Utilizar banderas e idiomas como arma arrojadiza no puede sino acarrear enfrentamientos con consecuencias nefastas, como la historia (para Cicerón 'magistra vitae') nos enseña. Ciertamente es triste que ni siquiera una situación como la que estamos sufriendo mundialmente, una crisis sanitaria con los consiguientes e inevitables problemas sociales, con dramas familiares de magnitudes difícilmente imaginables, consiga aparcar diferencias. Pero por desgracia aún es más preocupante que triste, porque en un campo minado lo último que hay que hacer es echar gasolina y encender la mecha. Si no se entiende la necesidad de reconciliar posturas y, por el contrario, se cede a la tentación de tratar de sacar rédito político y verter acusaciones en una insufrible e insultante actitud de patio de colegio, pronto veremos cómo las dificultades crecen a un ritmo descontrolado. Y esto es sólo el principio.
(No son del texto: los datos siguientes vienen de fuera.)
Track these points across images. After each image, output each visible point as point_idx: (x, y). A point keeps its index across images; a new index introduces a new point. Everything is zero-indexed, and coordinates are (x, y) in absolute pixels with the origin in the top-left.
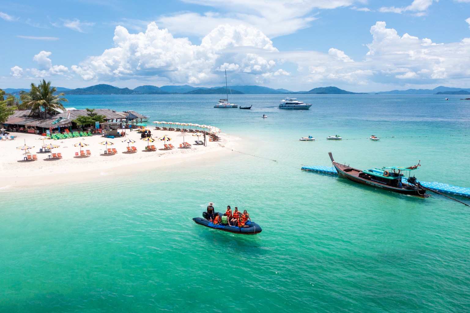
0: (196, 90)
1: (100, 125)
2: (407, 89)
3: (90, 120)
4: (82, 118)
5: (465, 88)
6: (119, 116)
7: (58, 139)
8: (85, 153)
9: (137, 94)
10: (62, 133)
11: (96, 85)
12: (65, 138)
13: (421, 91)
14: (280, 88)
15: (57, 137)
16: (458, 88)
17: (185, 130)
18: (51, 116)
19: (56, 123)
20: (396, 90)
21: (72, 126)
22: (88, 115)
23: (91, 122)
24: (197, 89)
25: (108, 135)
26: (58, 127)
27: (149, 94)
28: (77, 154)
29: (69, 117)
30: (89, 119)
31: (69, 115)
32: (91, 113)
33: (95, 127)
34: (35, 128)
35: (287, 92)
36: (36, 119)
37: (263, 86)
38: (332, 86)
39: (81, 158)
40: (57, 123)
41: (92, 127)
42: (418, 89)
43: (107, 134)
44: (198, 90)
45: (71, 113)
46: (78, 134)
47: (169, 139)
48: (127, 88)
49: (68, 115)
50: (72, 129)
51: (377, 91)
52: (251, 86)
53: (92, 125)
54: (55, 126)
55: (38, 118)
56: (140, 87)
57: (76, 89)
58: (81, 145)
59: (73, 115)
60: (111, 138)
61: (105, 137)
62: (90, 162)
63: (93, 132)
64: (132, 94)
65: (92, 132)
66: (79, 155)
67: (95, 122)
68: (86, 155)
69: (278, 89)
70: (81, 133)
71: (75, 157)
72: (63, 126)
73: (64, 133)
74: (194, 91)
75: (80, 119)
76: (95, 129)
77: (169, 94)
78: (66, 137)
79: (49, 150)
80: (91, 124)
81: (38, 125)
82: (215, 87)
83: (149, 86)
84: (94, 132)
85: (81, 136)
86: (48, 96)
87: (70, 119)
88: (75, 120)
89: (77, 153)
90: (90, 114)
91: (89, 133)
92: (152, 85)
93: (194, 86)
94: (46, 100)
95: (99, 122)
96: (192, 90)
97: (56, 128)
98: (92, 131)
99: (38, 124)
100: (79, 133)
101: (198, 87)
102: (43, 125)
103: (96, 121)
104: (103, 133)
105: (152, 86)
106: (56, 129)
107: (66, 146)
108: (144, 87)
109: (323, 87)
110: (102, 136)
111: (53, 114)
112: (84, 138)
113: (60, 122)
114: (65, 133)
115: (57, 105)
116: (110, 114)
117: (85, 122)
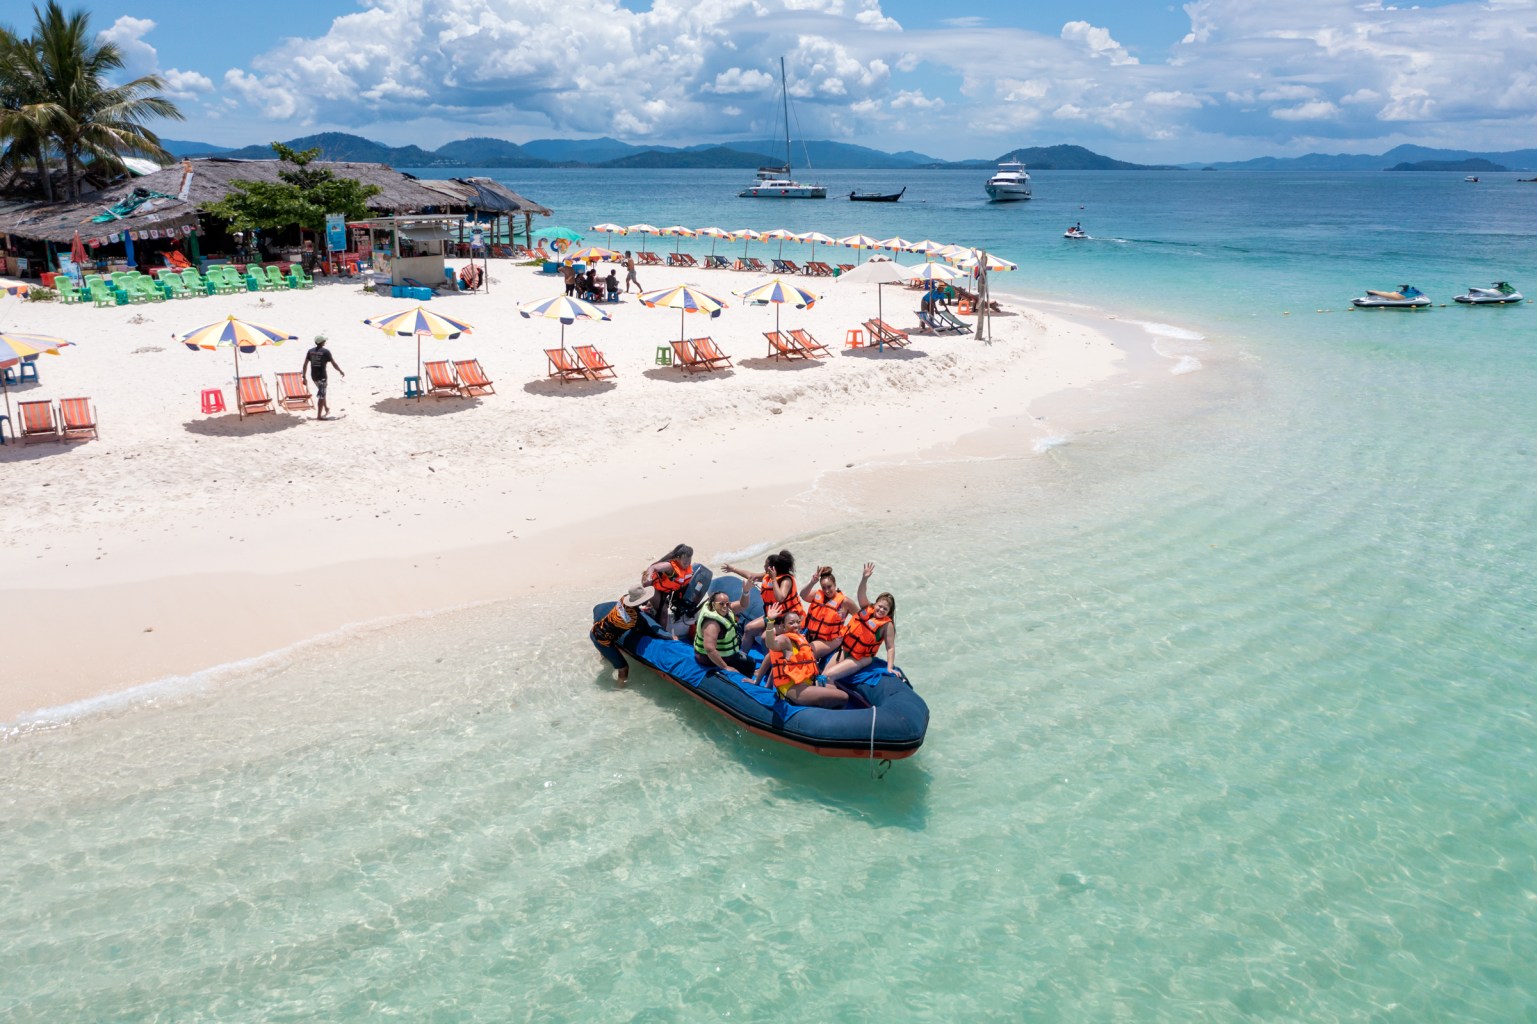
0: (639, 155)
1: (349, 232)
2: (1300, 155)
3: (296, 204)
4: (255, 190)
5: (1482, 151)
6: (436, 195)
7: (123, 300)
8: (273, 395)
9: (447, 166)
10: (145, 272)
11: (313, 137)
12: (163, 298)
13: (1345, 162)
14: (904, 149)
15: (116, 288)
16: (1459, 152)
17: (752, 260)
18: (98, 188)
19: (113, 220)
20: (1266, 158)
21: (200, 239)
22: (288, 179)
23: (302, 214)
24: (641, 152)
25: (397, 280)
26: (123, 238)
27: (488, 167)
28: (212, 400)
29: (186, 189)
30: (293, 196)
31: (188, 182)
32: (302, 171)
33: (323, 247)
34: (9, 246)
35: (924, 162)
36: (21, 202)
37: (850, 142)
38: (1069, 144)
39: (243, 433)
40: (119, 217)
41: (310, 246)
42: (1336, 154)
43: (389, 276)
44: (645, 154)
45: (200, 171)
46: (235, 279)
47: (806, 297)
48: (413, 148)
49: (182, 184)
50: (203, 252)
51: (1208, 161)
52: (814, 142)
53: (309, 235)
54: (107, 234)
55: (31, 200)
56: (457, 143)
57: (244, 149)
58: (239, 338)
59: (209, 180)
60: (412, 296)
61: (383, 294)
62: (311, 469)
63: (316, 271)
64: (432, 167)
65: (312, 268)
66: (231, 407)
67: (323, 216)
68: (280, 410)
69: (900, 153)
70: (254, 270)
71: (194, 427)
72: (156, 237)
73: (159, 271)
74: (632, 157)
75: (244, 199)
76: (324, 254)
77: (552, 165)
78: (169, 294)
79: (29, 371)
80: (303, 225)
81: (20, 231)
82: (697, 147)
83: (486, 139)
84: (323, 266)
85: (252, 286)
86: (74, 86)
87: (189, 197)
88: (219, 206)
89: (217, 393)
90: (296, 175)
91: (294, 274)
92: (495, 137)
93: (629, 143)
94: (67, 107)
95: (342, 216)
96: (624, 156)
97: (111, 244)
98: (308, 266)
99: (23, 223)
100: (242, 272)
101: (645, 146)
102: (48, 227)
103: (329, 211)
104: (371, 276)
105: (496, 140)
106: (114, 251)
107: (153, 345)
108: (470, 143)
109: (1039, 146)
110: (367, 289)
111: (105, 177)
112: (268, 296)
113: (136, 212)
114: (165, 273)
115: (123, 132)
116: (392, 188)
117: (270, 214)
Cuando hace más de un cuarto de siglo comencé a trabajar en la elaboración de mi tesis doctoral, y a investigar sobre el Ibis, última obra del exilio de Ovidio, una de las palabras que con más frecuencia aparecía en la bibliografía consultada era la de 'confinamiento'. La asociaba con el hecho de que se le relegó a los 'confines' del Imperio, en la actual Dobrudja, en la rumana Constanza, lugar fronterizo en una tierra en la que los belicosos pueblos de sármatas y getas vivían enzarzados en permanentes luchas. Poco podía pensar que 2000 años después yo misma, junto al resto de habitantes del planeta, experimentaría el confinamiento, que este podría tener lugar en nuestros propios hogares, y que los políticos que nos rigen, a la manera de sármatas y getas, se enfrentarían entre sí con el falso pretexto de salvar a la Patria.